Stephen Hunt

Stephen Hunt

Google Plus News writer

Scandalising court law could be scrapped

Posted:

10 August 2012

The days of the scandalising court law may be numbered as a review is to be carried out to determine whether or not it should be scrapped.

The offence is committed when someone does or publishes anything that ridicules the judiciary to the extent that it is likely to bring the administration of justice into disrepute. However, with nobody having been successfully prosecuted for it in England and Wales since 1931, its necessity has been called into question.

The Law Commission will open a consultation on the law today.

Behaviour which might constitute the offence includes acting in an extremely offensive way to a judge or accusing them of corruption.

A journalist was charged with scandalising court in 1900 for calling a judge an "impudent little man in horsehair, a microcosm of conceit and empty-headedness".

The law may however be axed due to its vagueness and its incompatibility with both the right of free speech and the European Convention on Human Rights.

The Commission says that misdemeanours covered by the offence could be dealt with by means of other laws, while opponents of the law say that special protection should not be granted to the judiciary.

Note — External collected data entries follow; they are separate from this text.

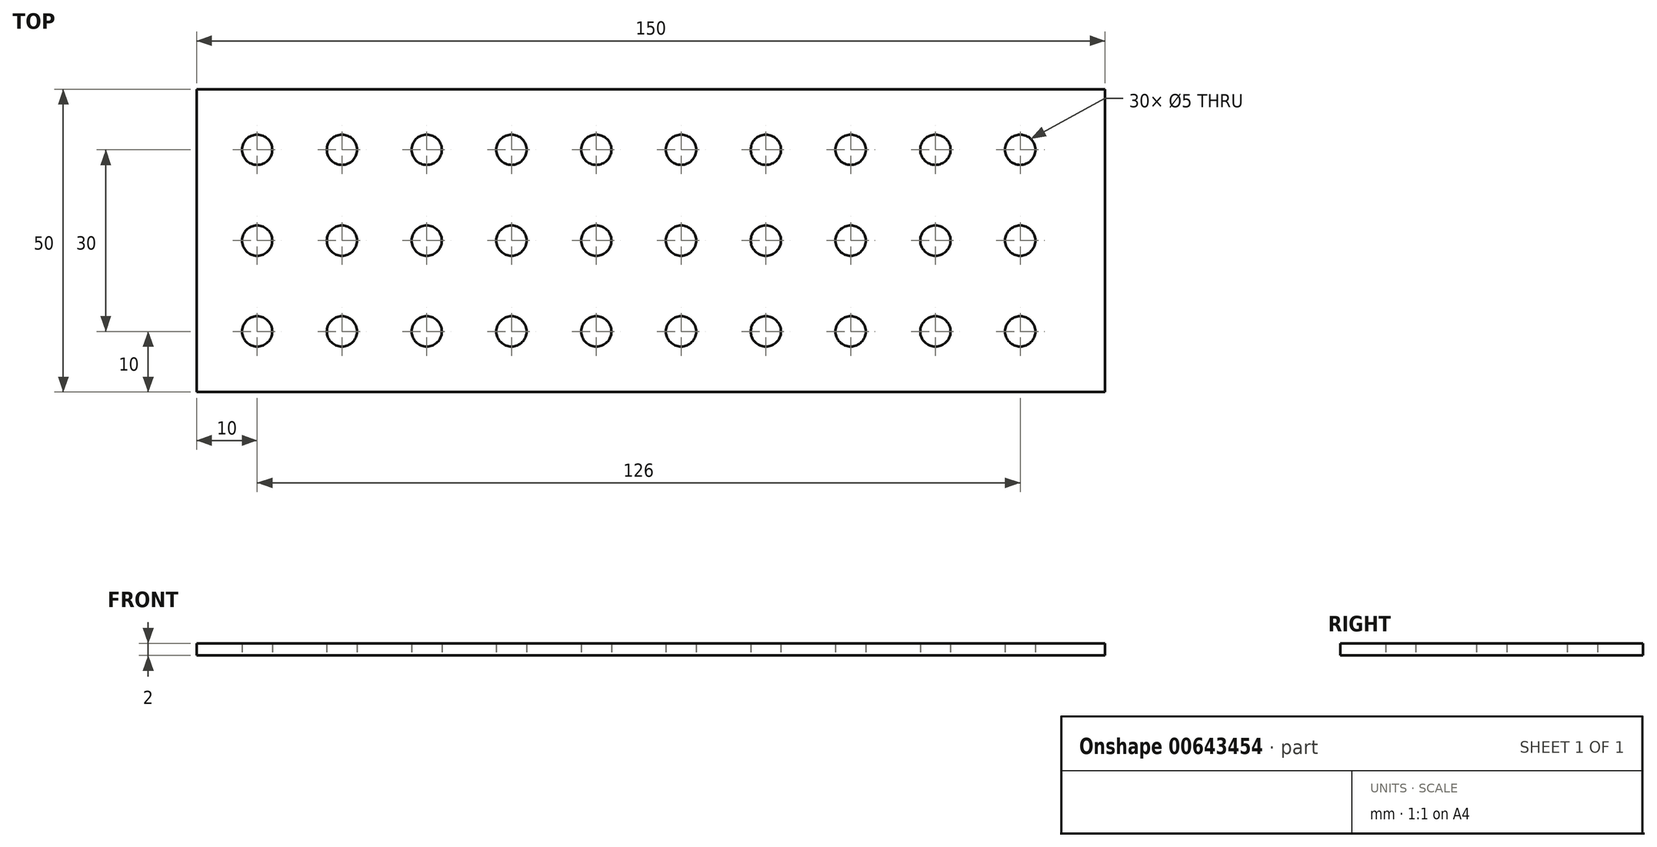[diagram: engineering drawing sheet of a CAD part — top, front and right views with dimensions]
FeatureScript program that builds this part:
annotation { "Feature Type Name" : "Feature", "Feature Type Description" : "" }
export const myFeature = defineFeature(function(context is Context, id is Id, definition is map)
    precondition{}
    {
        {
            var Q0;
            Q0=qCreatedBy(makeId("Top.planeOp"),FACE);
            var sketch = newSketch(context, id + "F0", { "sketchPlane" : qUnion([Q0])});
            skLineSegment(sketch, "E0.bottom", {"start": v(-75, 0) * mm, "end": v(75, 0) * mm});
            skLineSegment(sketch, "E0.top", {"start": v(-75, 50) * mm, "end": v(75, 50) * mm});
            skLineSegment(sketch, "E0.left", {"start": v(-75, 0) * mm, "end": v(-75, 50) * mm});
            skLineSegment(sketch, "E0.right", {"start": v(75, 0) * mm, "end": v(75, 50) * mm});
            skCircle(sketch, "E1", {"center": v(-65, 10) * mm, "radius": 2.5 * mm});
            skCircle(sketch, "E2.0.1.0", {"center": v(-65, 25) * mm, "radius": 2.5 * mm});
            skCircle(sketch, "E2.0.2.0", {"center": v(-65, 40) * mm, "radius": 2.5 * mm});
            skCircle(sketch, "E2.1.0.0", {"center": v(-51, 10) * mm, "radius": 2.5 * mm});
            skCircle(sketch, "E2.1.1.0", {"center": v(-51, 25) * mm, "radius": 2.5 * mm});
            skCircle(sketch, "E2.1.2.0", {"center": v(-51, 40) * mm, "radius": 2.5 * mm});
            skCircle(sketch, "E2.2.0.0", {"center": v(-37, 10) * mm, "radius": 2.5 * mm});
            skCircle(sketch, "E2.2.1.0", {"center": v(-37, 25) * mm, "radius": 2.5 * mm});
            skCircle(sketch, "E2.2.2.0", {"center": v(-37, 40) * mm, "radius": 2.5 * mm});
            skCircle(sketch, "E2.3.0.0", {"center": v(-23, 10) * mm, "radius": 2.5 * mm});
            skCircle(sketch, "E2.3.1.0", {"center": v(-23, 25) * mm, "radius": 2.5 * mm});
            skCircle(sketch, "E2.3.2.0", {"center": v(-23, 40) * mm, "radius": 2.5 * mm});
            skCircle(sketch, "E2.4.0.0", {"center": v(-9, 10) * mm, "radius": 2.5 * mm});
            skCircle(sketch, "E2.4.1.0", {"center": v(-9, 25) * mm, "radius": 2.5 * mm});
            skCircle(sketch, "E2.4.2.0", {"center": v(-9, 40) * mm, "radius": 2.5 * mm});
            skCircle(sketch, "E2.5.0.0", {"center": v(5, 10) * mm, "radius": 2.5 * mm});
            skCircle(sketch, "E2.5.1.0", {"center": v(5, 25) * mm, "radius": 2.5 * mm});
            skCircle(sketch, "E2.5.2.0", {"center": v(5, 40) * mm, "radius": 2.5 * mm});
            skCircle(sketch, "E2.6.0.0", {"center": v(19, 10) * mm, "radius": 2.5 * mm});
            skCircle(sketch, "E2.6.1.0", {"center": v(19, 25) * mm, "radius": 2.5 * mm});
            skCircle(sketch, "E2.6.2.0", {"center": v(19, 40) * mm, "radius": 2.5 * mm});
            skCircle(sketch, "E2.7.0.0", {"center": v(33, 10) * mm, "radius": 2.5 * mm});
            skCircle(sketch, "E2.7.1.0", {"center": v(33, 25) * mm, "radius": 2.5 * mm});
            skCircle(sketch, "E2.7.2.0", {"center": v(33, 40) * mm, "radius": 2.5 * mm});
            skCircle(sketch, "E2.8.0.0", {"center": v(47, 10) * mm, "radius": 2.5 * mm});
            skCircle(sketch, "E2.8.1.0", {"center": v(47, 25) * mm, "radius": 2.5 * mm});
            skCircle(sketch, "E2.8.2.0", {"center": v(47, 40) * mm, "radius": 2.5 * mm});
            skCircle(sketch, "E2.9.0.0", {"center": v(61, 10) * mm, "radius": 2.5 * mm});
            skCircle(sketch, "E2.9.1.0", {"center": v(61, 25) * mm, "radius": 2.5 * mm});
            skCircle(sketch, "E2.9.2.0", {"center": v(61, 40) * mm, "radius": 2.5 * mm});
            skLineSegment(sketch, "E2.direction1", {"start": v(-65, 10) * mm, "end": v(-51, 10) * mm, "construction": true});
            skLineSegment(sketch, "E2.direction2", {"start": v(-65, 10) * mm, "end": v(-65, 25) * mm, "construction": true});
            skSolve(sketch);
        }
        {
            var Q0;
            Q0=makeQuery(id+"F0.imprint","IMPRINT",FACE,{"disambiguationData":[TD([[makeQuery(id+"F0.imprint","IMPRINT",EDGE,{"derivedFrom":sQuery(id+"F0.wireOp",EDGE,"E0.bottom")}),1.0]])]});
            extrude(context, id + "F1", {"entities" : qUnion([Q0]), "depth" : 2 * mm, "offsetDistance" : 25 * mm});
        }
    });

The Law Commission is going into the consultation with the provisional view is that the law should be abolished. The consultation will run until 10 October.

Although no successful prosecutions have been made for over 80 years, the Northern Ireland secretary Peter Hain was accused of the offence in May of this year for comments made about a judge in his memoirs. The charges were however dropped after he wrote to the Northern Irish Attorney general to clarify the remarks.